Am 01.01.2012 00:56, schrieb Guido van Rossum:
ISTM the only reasonable thing is to have a random seed picked very early in the process, to be used to change the hash() function of str/bytes/unicode (in a way that they are still compatible with each other).
The seed should be unique per process except it should survive fork() (but not exec()). I'm not worried about unrelated processes needing to have the same hash(), but I'm not against offering an env variable or command line flag to force the seed.
I've created a clone at http://hg.python.org/features/randomhash/ as a testbed. The code creates the seed very early in PyInitializeEx().
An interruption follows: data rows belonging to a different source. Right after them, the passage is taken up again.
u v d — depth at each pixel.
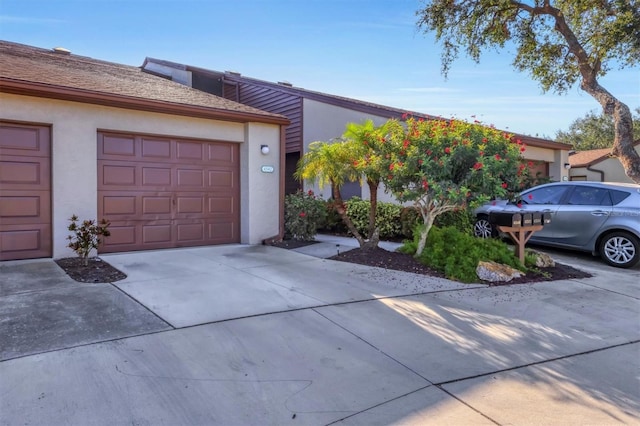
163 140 8.23
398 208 10.03
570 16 13.49
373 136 7.40
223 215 9.09
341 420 2.69
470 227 9.56
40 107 6.71
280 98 14.47
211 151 8.88
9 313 4.25
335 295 5.32
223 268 6.65
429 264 6.95
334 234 11.21
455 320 4.62
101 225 7.11
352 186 12.61
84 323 4.04
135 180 7.88
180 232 8.49
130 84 8.88
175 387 2.97
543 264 7.29
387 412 2.80
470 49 13.45
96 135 7.34
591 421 2.74
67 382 2.95
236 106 9.41
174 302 4.79
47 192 6.88
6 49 10.04
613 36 12.08
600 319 4.84
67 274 5.88
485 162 6.19
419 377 3.30
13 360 3.23
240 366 3.34
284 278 6.11
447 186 6.31
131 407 2.70
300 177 9.69
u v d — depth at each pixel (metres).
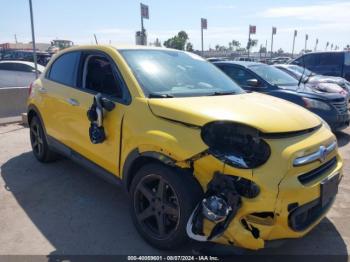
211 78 4.17
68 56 4.69
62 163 5.46
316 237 3.49
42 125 5.09
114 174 3.66
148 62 3.86
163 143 2.94
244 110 3.06
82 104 4.05
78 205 4.09
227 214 2.65
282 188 2.59
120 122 3.43
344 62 15.27
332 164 3.22
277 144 2.72
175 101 3.20
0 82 12.54
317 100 6.81
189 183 2.87
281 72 8.29
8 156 5.82
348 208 4.11
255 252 3.21
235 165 2.65
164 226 3.12
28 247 3.25
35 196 4.31
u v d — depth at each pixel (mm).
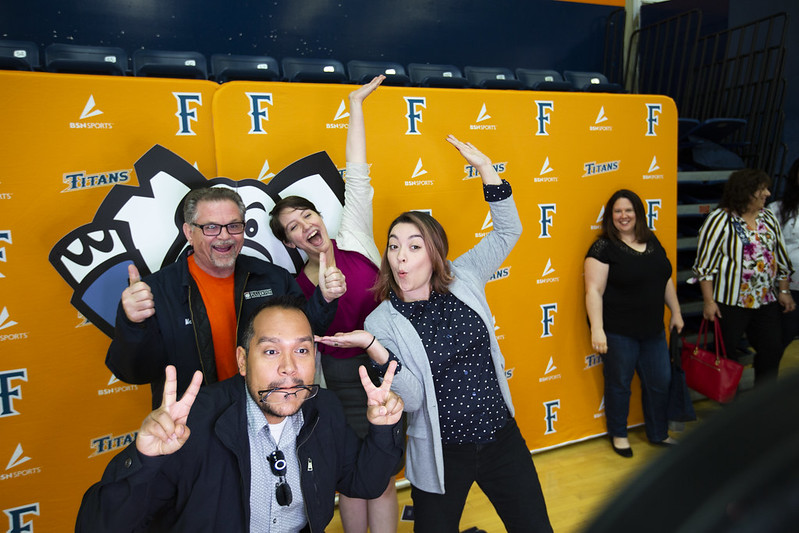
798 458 197
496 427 1975
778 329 3381
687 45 6277
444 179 3074
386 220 2986
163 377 2078
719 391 3295
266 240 2742
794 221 3430
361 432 2369
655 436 3416
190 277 2096
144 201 2523
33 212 2357
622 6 6250
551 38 6059
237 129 2658
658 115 3535
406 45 5543
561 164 3324
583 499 2938
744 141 5633
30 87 2312
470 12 5727
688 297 4523
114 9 4570
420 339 1923
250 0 4961
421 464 1957
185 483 1444
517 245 3277
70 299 2443
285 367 1506
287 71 4602
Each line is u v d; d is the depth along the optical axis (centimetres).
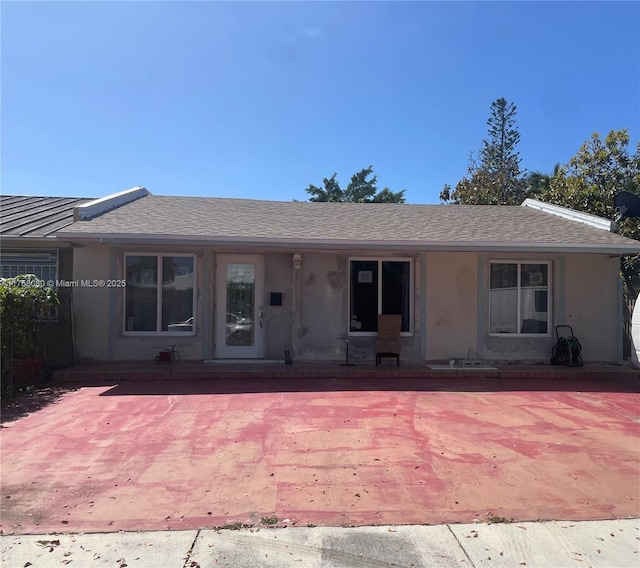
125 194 1268
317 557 347
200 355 1077
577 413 730
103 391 848
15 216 1261
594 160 1716
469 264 1127
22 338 857
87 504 422
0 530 379
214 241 953
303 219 1176
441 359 1116
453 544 365
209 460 524
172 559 343
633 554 353
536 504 429
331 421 670
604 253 1034
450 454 547
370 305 1120
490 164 3709
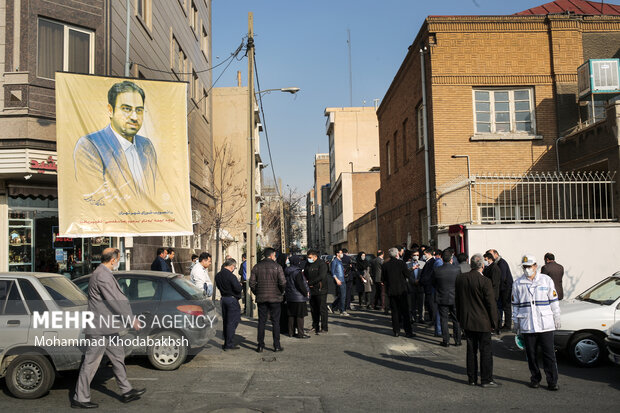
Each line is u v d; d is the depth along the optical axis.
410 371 8.12
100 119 11.38
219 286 10.05
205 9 26.25
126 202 11.45
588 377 7.77
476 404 6.34
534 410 6.08
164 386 7.14
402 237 21.23
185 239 21.31
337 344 10.50
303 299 11.20
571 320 8.48
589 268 13.20
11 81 11.50
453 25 16.62
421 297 13.76
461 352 9.70
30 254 12.38
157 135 11.83
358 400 6.49
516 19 16.66
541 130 16.36
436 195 16.08
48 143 11.77
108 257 6.67
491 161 16.28
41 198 12.61
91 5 12.67
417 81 18.17
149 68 16.16
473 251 13.23
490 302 7.19
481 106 16.66
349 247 46.69
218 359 9.02
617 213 13.34
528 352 7.20
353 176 49.06
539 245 13.27
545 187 15.51
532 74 16.56
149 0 16.31
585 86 15.66
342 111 63.81
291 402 6.38
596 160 14.32
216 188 24.36
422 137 18.25
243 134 32.69
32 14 11.73
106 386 7.23
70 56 12.40
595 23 16.92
The method isn't called on fork() but on exec().
I'm not too concerned about a 3rd party being able to guess the random seed -- this would require much more effort on their part, since they would have to generate a new set of colliding keys each time they think they have guessed the hash (as long as they can't force the seed -- this actually argues slightly *against* offering a way to force the seed, except that we have strong backwards compatibility requirements).
The talkers claim and have shown that it's too easy to pre-calculate collisions with hashing algorithms similar to DJBX33X / DJBX33A. It might be a good idea to change the hashing algorithm, too. Paul as listed some new algorithms. Ruby 1.9 is using FNV http://isthe.com/chongo/tech/comp/fnv/ which promises to be fast with a good dispersion pattern. A hashing algorithm without a meet-in-the-middle vulnerability would reduce the pressure on a good and secure seed, too.
We need to fix this as far back as Python 2.6, and it would be nice if a source patch was available that works on Python 2.5 -- personally I do have a need for a 2.5 fix and if nobody creates one I will probably end up backporting the fix from 2.6 to 2.5.
Should the randomization be disabled on 2.5 to 3.2 by default to reduce backward compatibility issues?